MP: Kematian bayi ‘mengejutkan’ tapi ‘tidak mengejutkan’ karena beban kerja layanan sosial
keren989
- 0
Untuk mendapatkan pemberitahuan berita terkini gratis dan real-time yang dikirim langsung ke kotak masuk Anda, daftarlah ke email berita terkini kami
Berlangganan email berita terkini gratis kami
Anggota parlemen Chesterfield mengatakan kematian seorang anak laki-laki berusia 10 bulan di daerah pemilihannya “mengejutkan” namun “tidak mengejutkan” karena “kegagalan seluruh sistem” dalam layanan sosial dan pengadilan.

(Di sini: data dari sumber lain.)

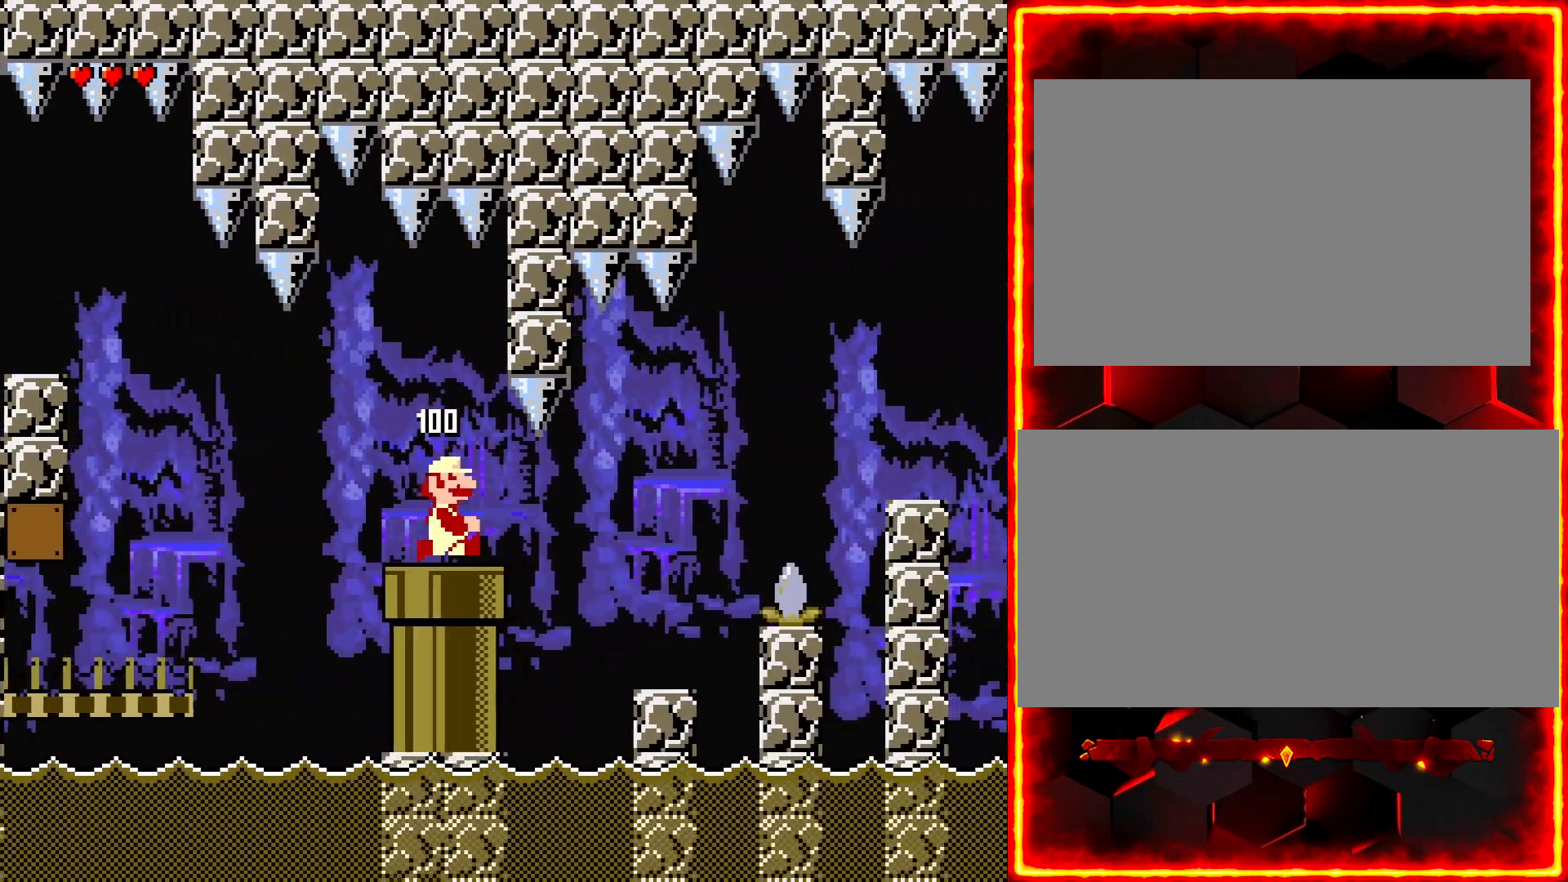
{"buttons": ["Y", "DPAD_RIGHT"], "events": []}
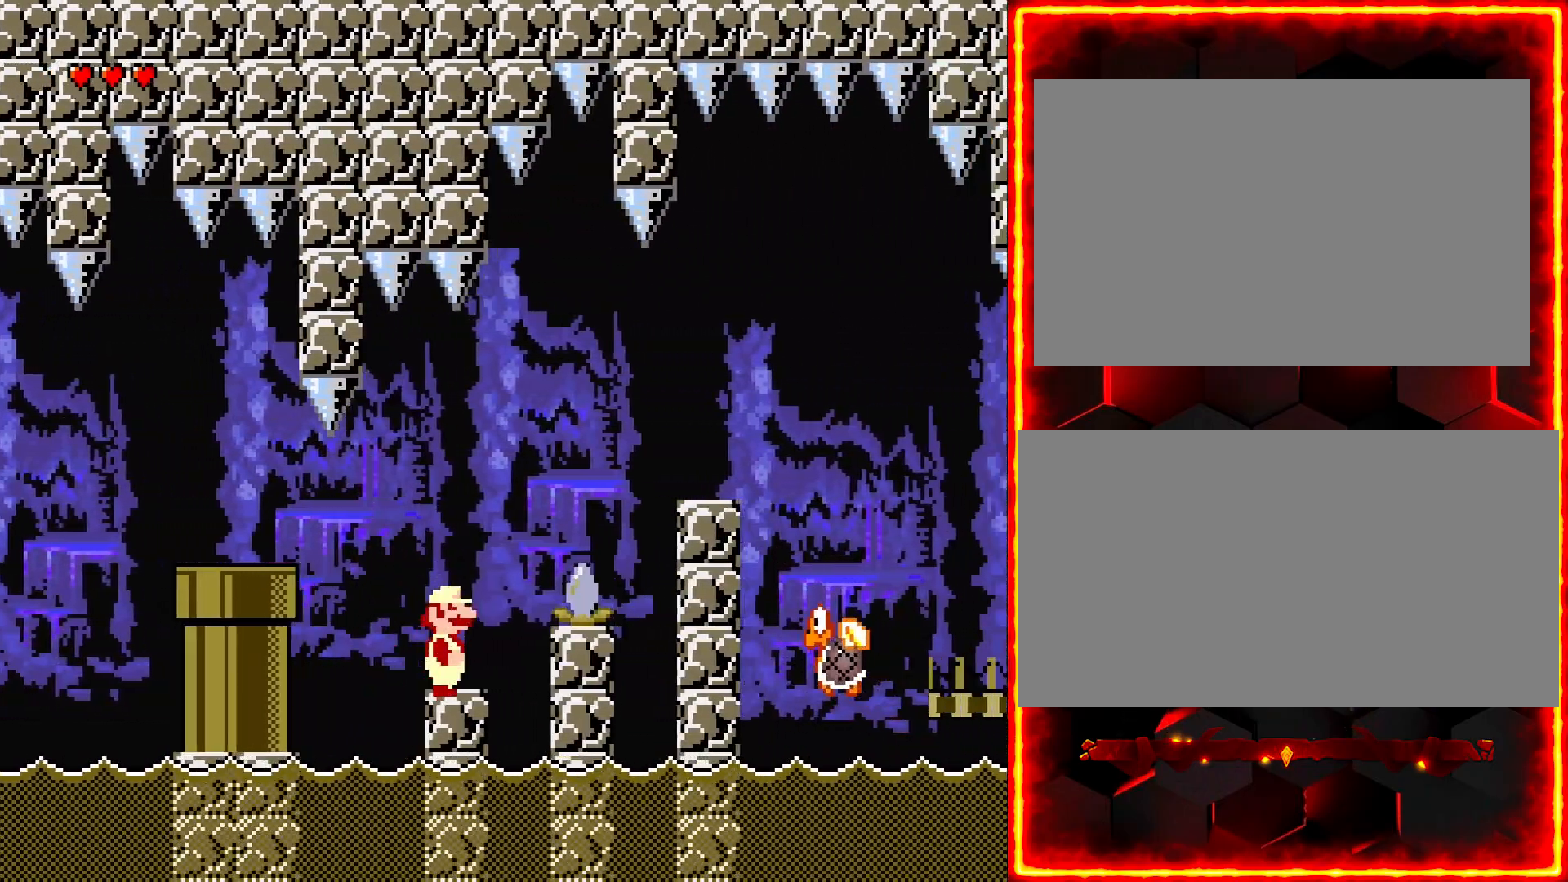
{"buttons": ["Y", "DPAD_LEFT"], "events": [[317, "DPAD_RIGHT", "up"], [400, "DPAD_LEFT", "down"]]}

Toby Perkins berbicara setelah dokumen baru, yang dirilis ke kantor berita PA BBC dan The Telegraph, menunjukkan Finley Boden dikembalikan ke perawatan penuh waktu orang tuanya meskipun otoritas lokal memiliki “kekhawatiran tentang penggunaan narkoba dan kemampuan mengasuh anak”.
Pada Oktober 2020, pengadilan keluarga memerintahkan agar bayi tersebut dikembalikan ke rumah Shannon Marsden dan Stephen Boden di Old Whittington, Chesterfield, Derbyshire, dalam waktu delapan minggu.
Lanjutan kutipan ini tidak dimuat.